Task requirements>
Since only part of the material below is wanted, output exactly the lines from the one with "middle tip: (131, 371)" up to and including the one with "middle dip: (189, 174)".

Input records>
----
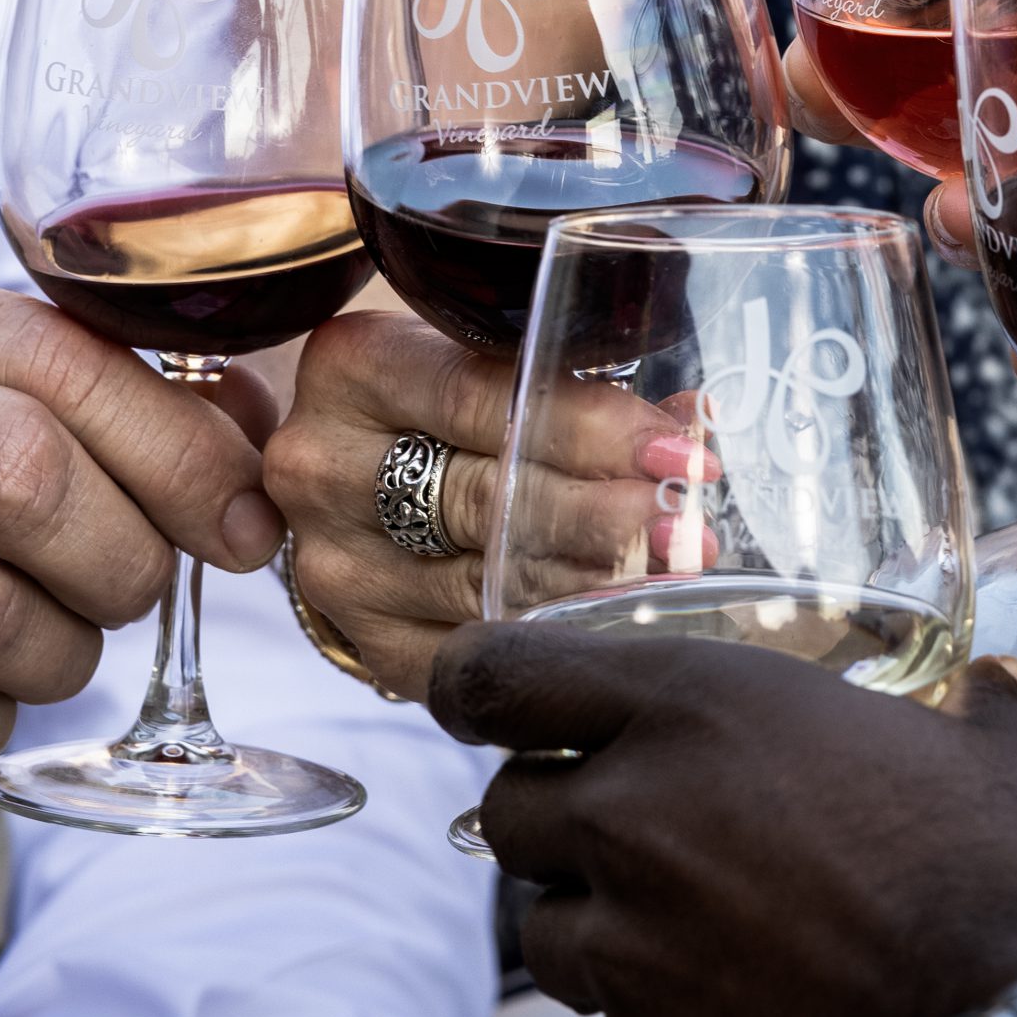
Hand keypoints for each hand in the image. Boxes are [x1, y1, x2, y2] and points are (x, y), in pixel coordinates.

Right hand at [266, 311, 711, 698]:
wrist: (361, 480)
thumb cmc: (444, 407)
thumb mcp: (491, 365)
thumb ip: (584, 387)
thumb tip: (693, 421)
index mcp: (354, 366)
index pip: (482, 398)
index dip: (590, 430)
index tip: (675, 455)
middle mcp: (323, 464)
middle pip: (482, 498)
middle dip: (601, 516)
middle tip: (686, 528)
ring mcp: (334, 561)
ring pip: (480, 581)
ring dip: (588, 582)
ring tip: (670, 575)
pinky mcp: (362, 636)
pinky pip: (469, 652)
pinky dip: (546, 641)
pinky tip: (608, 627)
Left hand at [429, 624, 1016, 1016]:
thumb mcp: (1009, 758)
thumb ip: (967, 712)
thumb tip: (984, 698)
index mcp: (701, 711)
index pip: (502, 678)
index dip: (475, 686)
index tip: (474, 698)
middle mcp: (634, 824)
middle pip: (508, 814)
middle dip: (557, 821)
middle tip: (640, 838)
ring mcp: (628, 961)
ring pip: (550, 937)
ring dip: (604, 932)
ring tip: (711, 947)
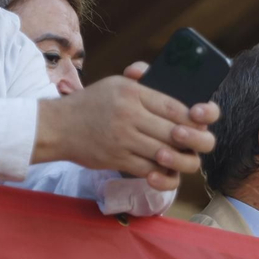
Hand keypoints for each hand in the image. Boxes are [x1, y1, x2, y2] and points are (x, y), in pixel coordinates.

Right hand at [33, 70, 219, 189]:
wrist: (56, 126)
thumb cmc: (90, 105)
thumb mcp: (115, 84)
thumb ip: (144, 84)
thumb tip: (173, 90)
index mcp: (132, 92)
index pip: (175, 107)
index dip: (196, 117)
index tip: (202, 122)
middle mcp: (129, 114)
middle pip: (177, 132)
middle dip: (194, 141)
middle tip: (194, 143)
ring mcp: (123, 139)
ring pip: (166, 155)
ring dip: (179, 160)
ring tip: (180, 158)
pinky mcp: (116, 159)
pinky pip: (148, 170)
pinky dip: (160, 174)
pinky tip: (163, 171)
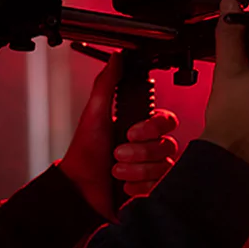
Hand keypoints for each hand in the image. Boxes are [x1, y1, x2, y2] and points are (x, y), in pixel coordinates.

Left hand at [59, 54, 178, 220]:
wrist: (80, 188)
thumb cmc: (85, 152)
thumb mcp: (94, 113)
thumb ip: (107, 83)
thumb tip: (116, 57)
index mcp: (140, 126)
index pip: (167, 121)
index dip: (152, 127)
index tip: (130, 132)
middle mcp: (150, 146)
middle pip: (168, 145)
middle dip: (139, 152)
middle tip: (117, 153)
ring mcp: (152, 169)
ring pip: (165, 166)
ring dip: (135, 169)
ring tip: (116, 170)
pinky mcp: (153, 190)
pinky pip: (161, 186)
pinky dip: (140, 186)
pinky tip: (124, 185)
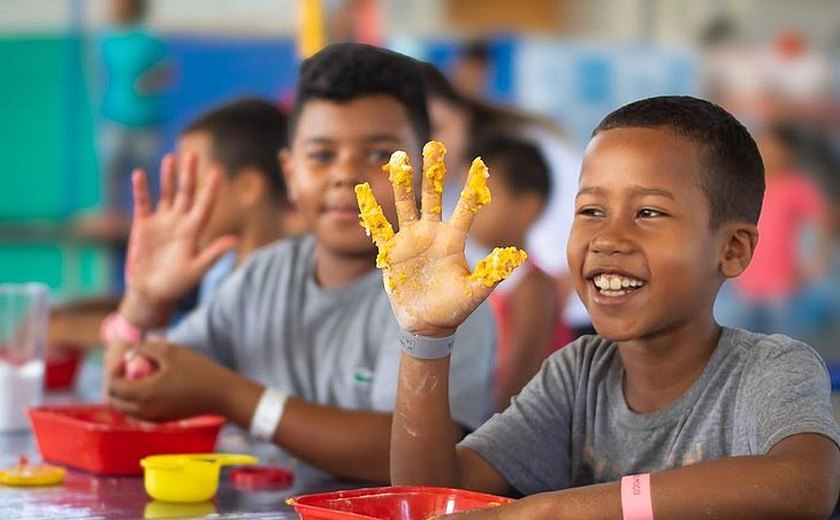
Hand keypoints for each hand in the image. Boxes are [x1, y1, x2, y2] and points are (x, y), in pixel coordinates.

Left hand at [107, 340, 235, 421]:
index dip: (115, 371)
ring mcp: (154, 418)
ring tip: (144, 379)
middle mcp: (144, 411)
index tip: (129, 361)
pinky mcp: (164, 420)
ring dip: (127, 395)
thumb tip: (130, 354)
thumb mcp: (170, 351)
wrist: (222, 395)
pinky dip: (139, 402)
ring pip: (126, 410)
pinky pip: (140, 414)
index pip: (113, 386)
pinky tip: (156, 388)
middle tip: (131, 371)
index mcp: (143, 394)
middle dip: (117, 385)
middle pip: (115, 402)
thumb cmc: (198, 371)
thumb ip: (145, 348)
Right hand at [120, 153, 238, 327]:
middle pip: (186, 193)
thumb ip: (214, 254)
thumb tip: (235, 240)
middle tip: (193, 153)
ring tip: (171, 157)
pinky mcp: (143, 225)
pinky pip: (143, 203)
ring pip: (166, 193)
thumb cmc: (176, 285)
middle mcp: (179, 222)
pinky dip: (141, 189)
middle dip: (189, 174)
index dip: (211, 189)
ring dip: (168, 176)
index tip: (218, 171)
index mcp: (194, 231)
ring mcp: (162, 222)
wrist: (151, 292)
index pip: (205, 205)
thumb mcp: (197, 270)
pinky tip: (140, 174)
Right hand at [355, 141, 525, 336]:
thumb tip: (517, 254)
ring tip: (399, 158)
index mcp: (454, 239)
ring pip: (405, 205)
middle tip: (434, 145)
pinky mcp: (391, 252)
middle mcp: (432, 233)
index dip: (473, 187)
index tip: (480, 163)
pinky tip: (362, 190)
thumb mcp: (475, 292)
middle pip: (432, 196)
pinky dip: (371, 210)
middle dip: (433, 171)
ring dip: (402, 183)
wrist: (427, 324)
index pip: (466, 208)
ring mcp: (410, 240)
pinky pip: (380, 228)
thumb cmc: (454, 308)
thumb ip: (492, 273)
----
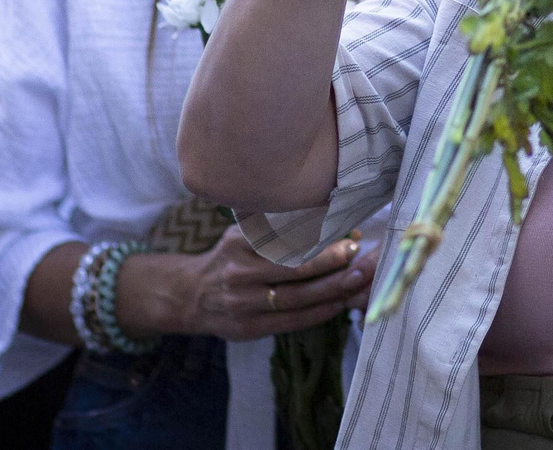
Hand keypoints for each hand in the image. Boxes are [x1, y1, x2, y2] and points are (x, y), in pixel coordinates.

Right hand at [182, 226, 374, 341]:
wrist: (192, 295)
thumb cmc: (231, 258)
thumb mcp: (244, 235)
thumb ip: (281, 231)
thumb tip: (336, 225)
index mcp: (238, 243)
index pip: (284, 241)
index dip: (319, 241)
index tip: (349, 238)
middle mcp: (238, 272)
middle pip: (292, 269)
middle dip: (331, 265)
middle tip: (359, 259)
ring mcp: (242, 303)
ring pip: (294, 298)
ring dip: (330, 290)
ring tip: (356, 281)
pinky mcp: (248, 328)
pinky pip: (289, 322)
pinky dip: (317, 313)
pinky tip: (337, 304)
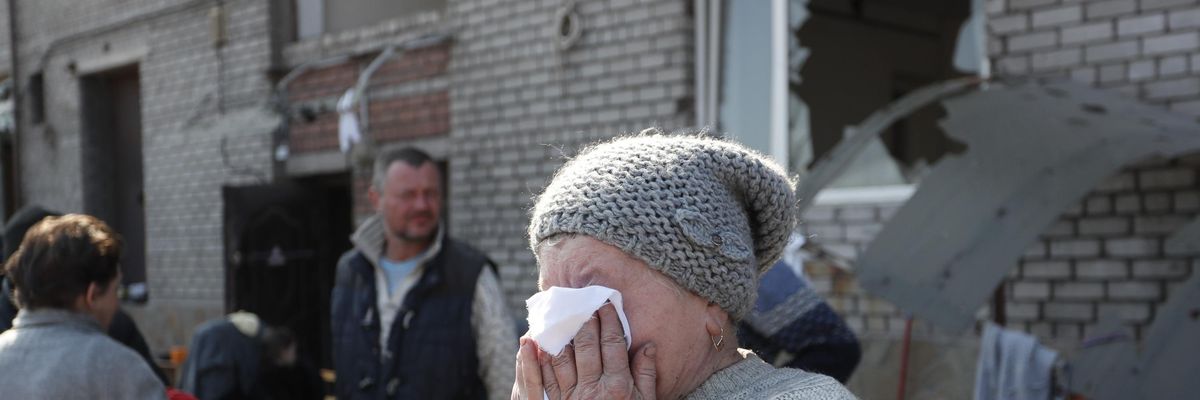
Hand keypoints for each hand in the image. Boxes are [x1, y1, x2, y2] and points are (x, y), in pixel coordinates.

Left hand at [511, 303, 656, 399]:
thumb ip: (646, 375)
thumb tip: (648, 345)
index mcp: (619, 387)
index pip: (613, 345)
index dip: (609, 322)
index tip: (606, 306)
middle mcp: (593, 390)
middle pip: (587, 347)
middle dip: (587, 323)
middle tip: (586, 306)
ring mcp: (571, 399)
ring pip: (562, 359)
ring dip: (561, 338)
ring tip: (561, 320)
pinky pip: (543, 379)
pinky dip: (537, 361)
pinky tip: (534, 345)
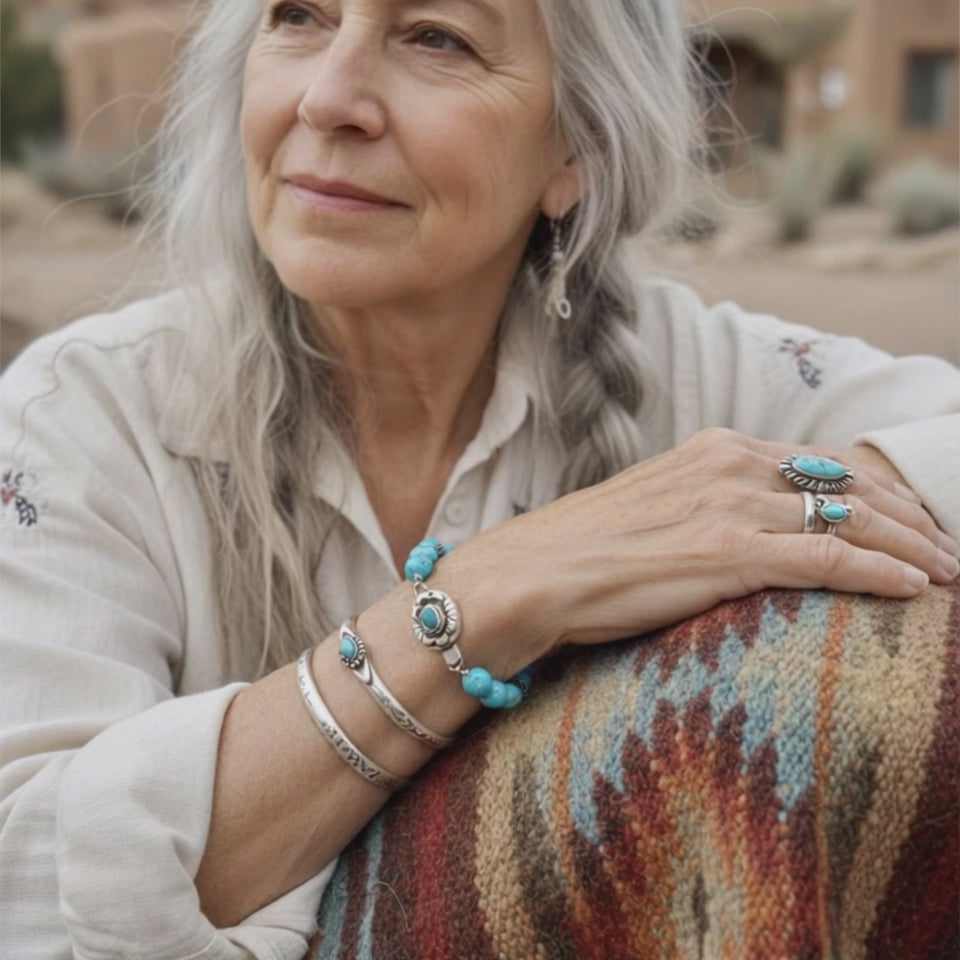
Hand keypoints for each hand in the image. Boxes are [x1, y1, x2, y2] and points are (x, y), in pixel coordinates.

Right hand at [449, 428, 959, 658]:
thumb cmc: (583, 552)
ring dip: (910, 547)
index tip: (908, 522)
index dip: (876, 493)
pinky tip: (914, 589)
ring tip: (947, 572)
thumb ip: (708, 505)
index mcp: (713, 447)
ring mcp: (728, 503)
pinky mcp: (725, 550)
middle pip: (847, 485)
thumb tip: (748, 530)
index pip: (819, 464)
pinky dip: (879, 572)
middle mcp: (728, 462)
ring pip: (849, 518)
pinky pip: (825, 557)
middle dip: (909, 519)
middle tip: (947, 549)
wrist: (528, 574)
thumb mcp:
----
Completed task>
middle tip: (131, 371)
index mcp: (143, 394)
middle dip: (117, 385)
middle pip: (115, 402)
thumb cmc: (198, 371)
thumb ip: (145, 348)
Right hand at [120, 153, 238, 327]:
middle pip: (186, 193)
thumb ip: (214, 254)
thumb tip: (235, 240)
middle tip: (193, 153)
ring tip: (171, 157)
pinky mcp: (143, 225)
pinky pip: (143, 203)
ring pip: (166, 193)
thumb cmc: (176, 285)
middle mcp: (179, 222)
pinky dip: (141, 189)
middle dip: (189, 174)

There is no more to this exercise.